<<<<

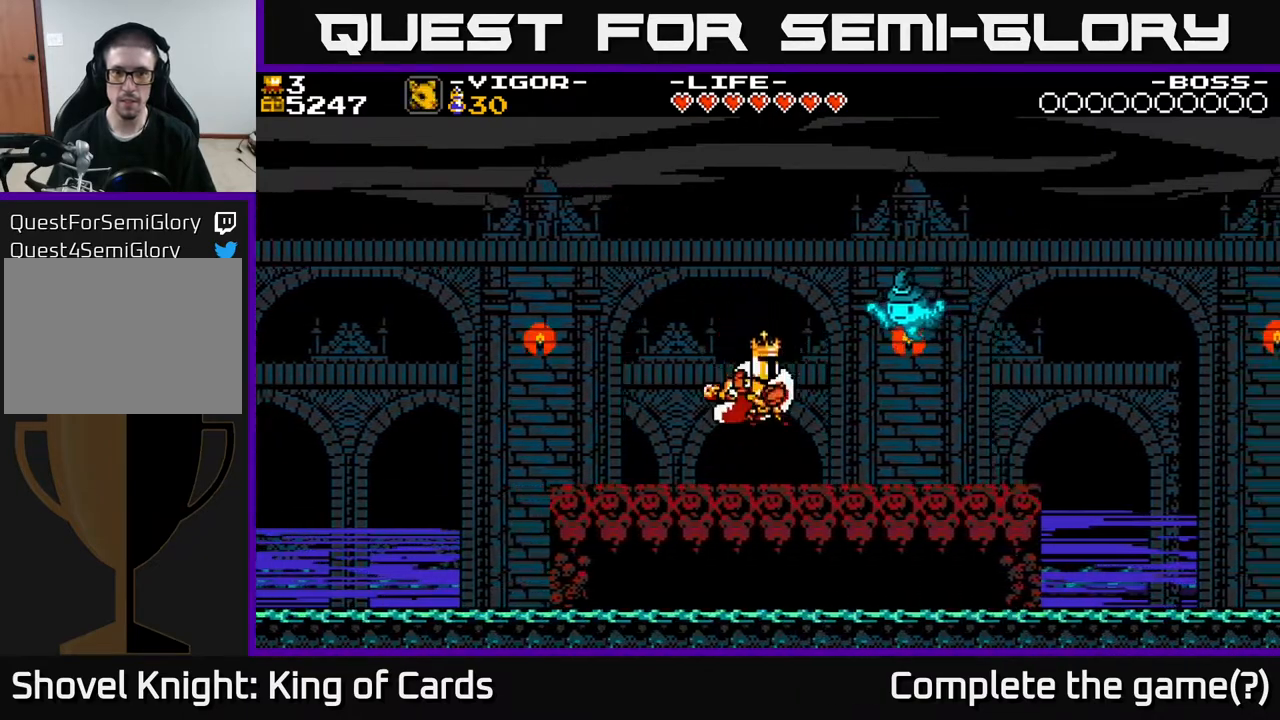
{"buttons": [], "events": [[67, "Y", "up"]]}
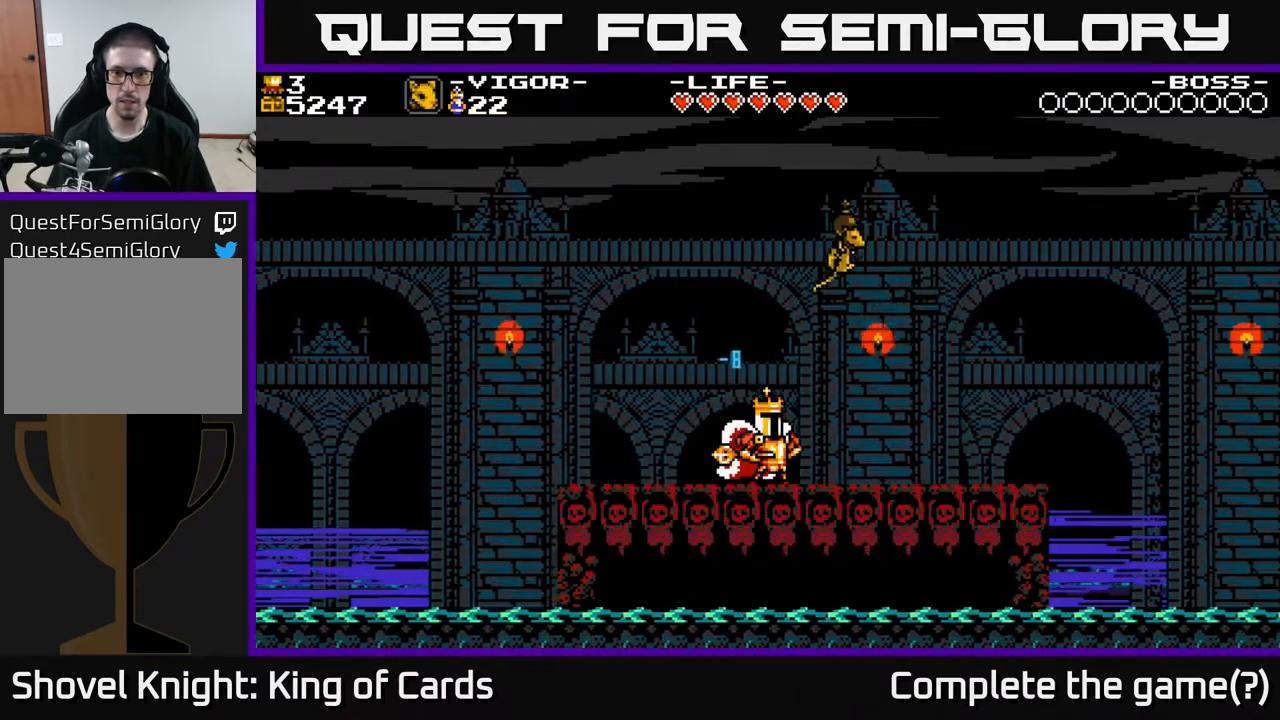
{"buttons": ["DPAD_RIGHT"], "events": [[400, "DPAD_RIGHT", "down"]]}
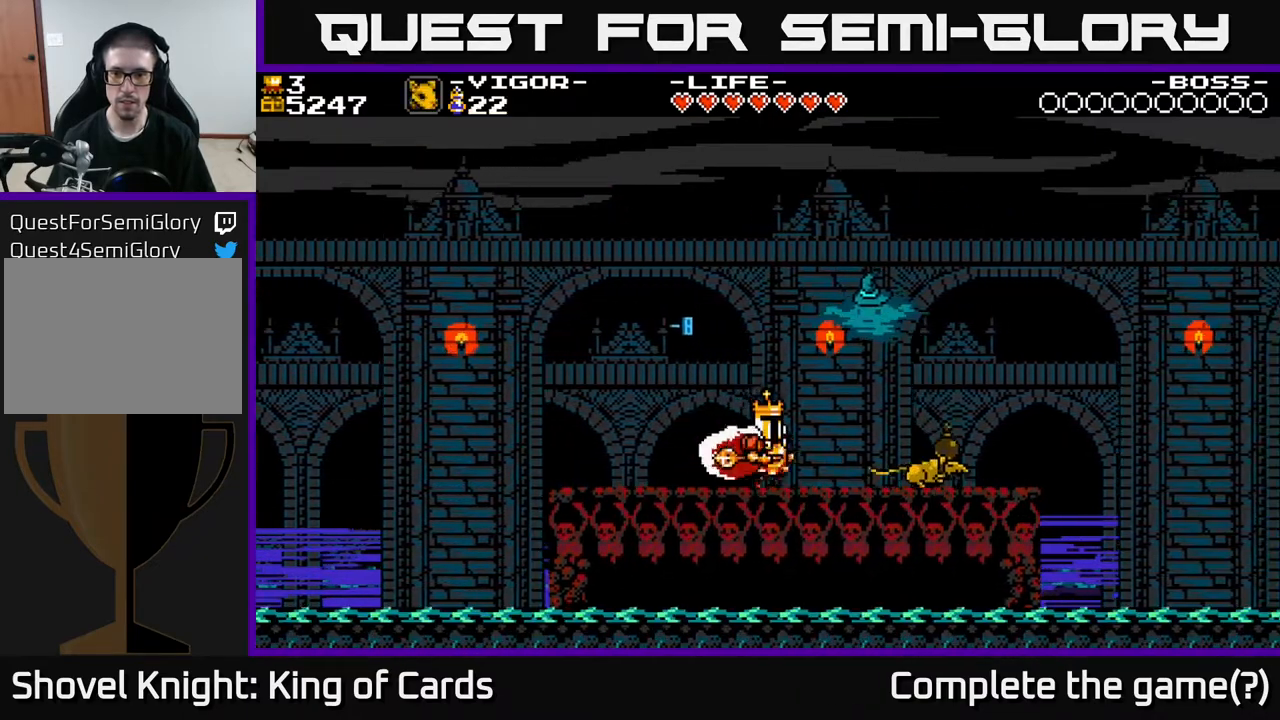
{"buttons": [], "events": [[367, "DPAD_RIGHT", "up"], [417, "DPAD_LEFT", "down"], [500, "DPAD_LEFT", "up"]]}
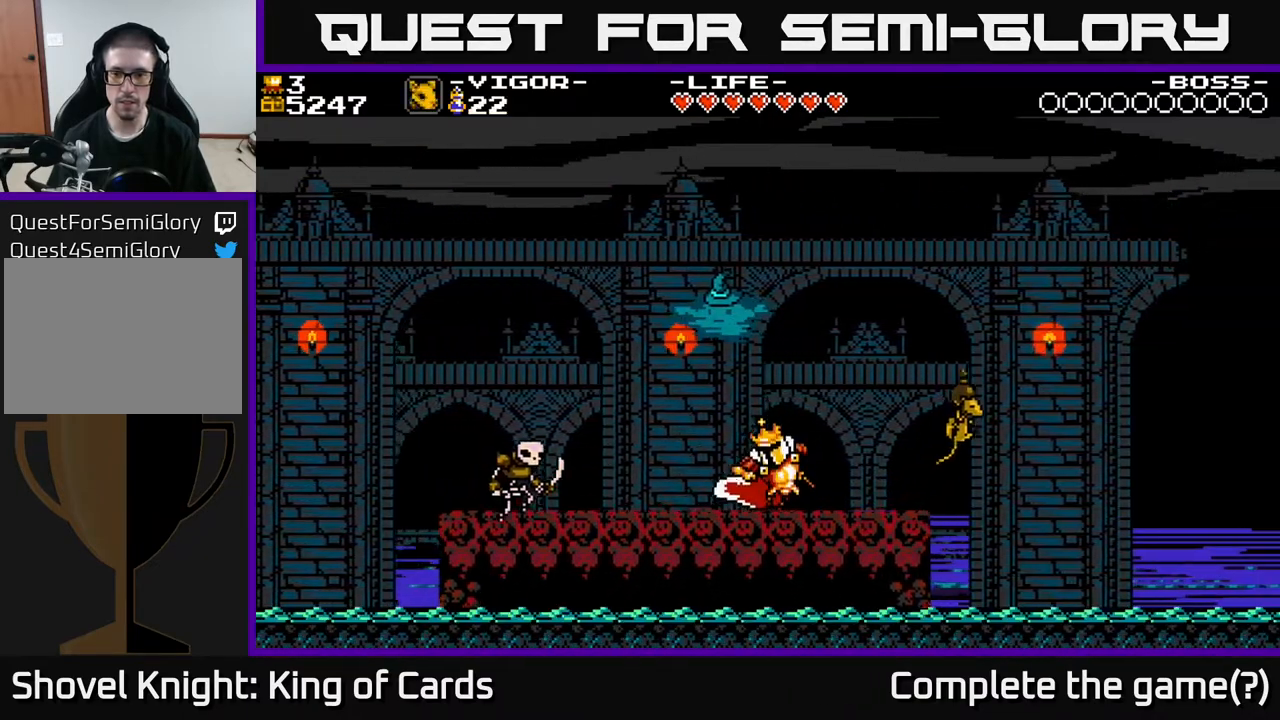
{"buttons": ["DPAD_LEFT"], "events": [[233, "DPAD_RIGHT", "down"], [417, "DPAD_RIGHT", "up"], [450, "DPAD_LEFT", "down"]]}
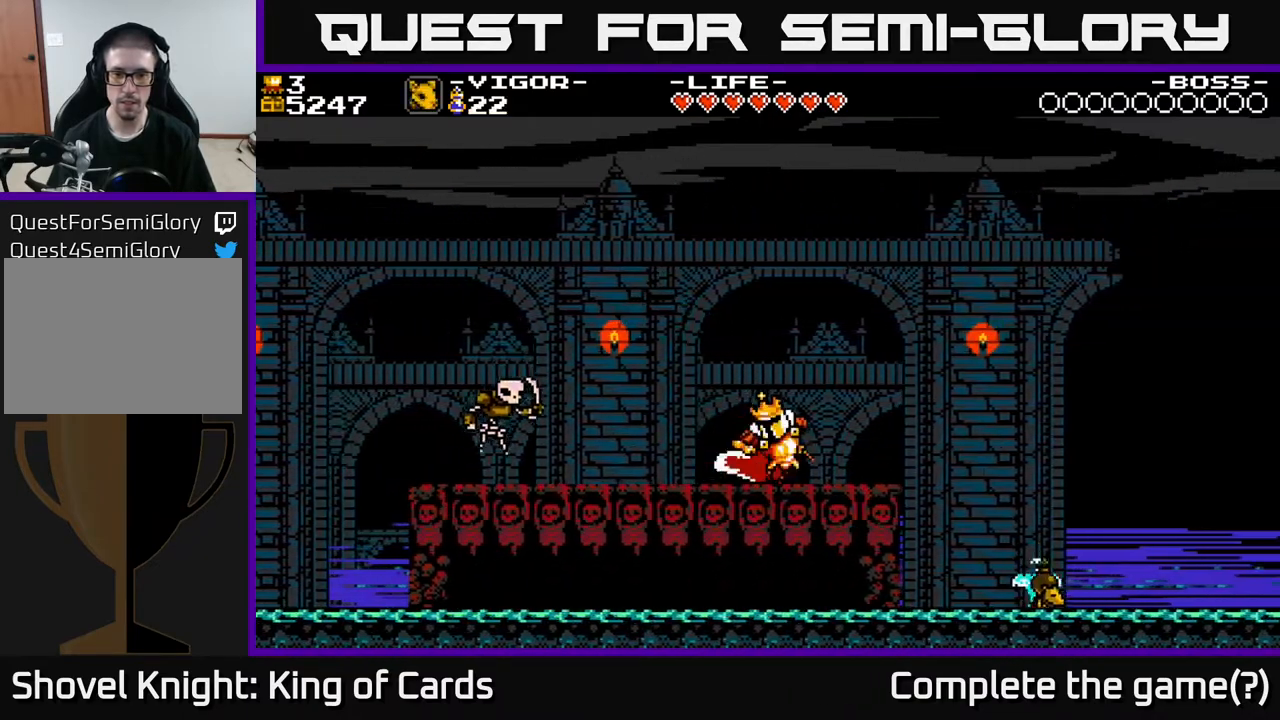
{"buttons": [], "events": [[83, "DPAD_LEFT", "up"], [100, "X", "down"], [217, "X", "up"]]}
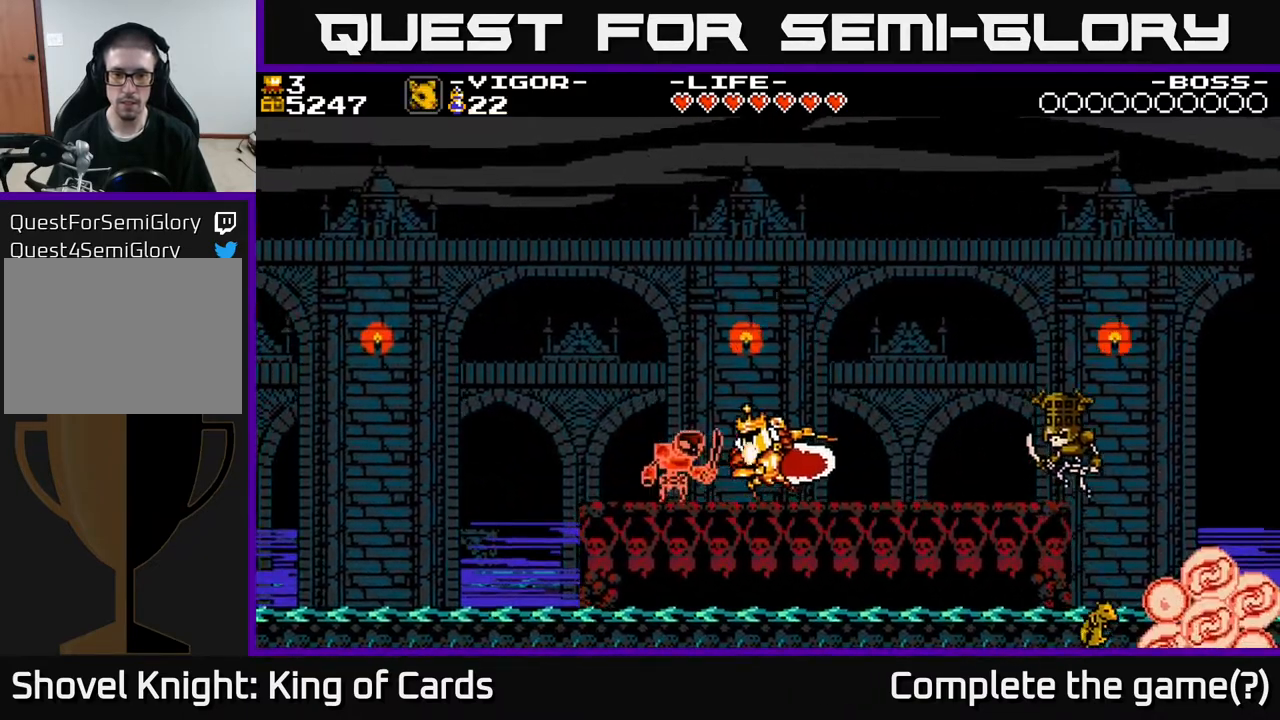
{"buttons": ["DPAD_RIGHT"], "events": [[100, "DPAD_RIGHT", "down"]]}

>>>>

- _YOUR GOAL_: Transcribe the records in full and exactly. Pictures stay out.

- _SOLUTION FOR THIS PROBLEM_:
{"buttons": [], "events": [[67, "Y", "up"]]}
{"buttons": ["DPAD_RIGHT"], "events": [[400, "DPAD_RIGHT", "down"]]}
{"buttons": [], "events": [[367, "DPAD_RIGHT", "up"], [417, "DPAD_LEFT", "down"], [500, "DPAD_LEFT", "up"]]}
{"buttons": ["DPAD_LEFT"], "events": [[233, "DPAD_RIGHT", "down"], [417, "DPAD_RIGHT", "up"], [450, "DPAD_LEFT", "down"]]}
{"buttons": [], "events": [[83, "DPAD_LEFT", "up"], [100, "X", "down"], [217, "X", "up"]]}
{"buttons": ["DPAD_RIGHT"], "events": [[100, "DPAD_RIGHT", "down"]]}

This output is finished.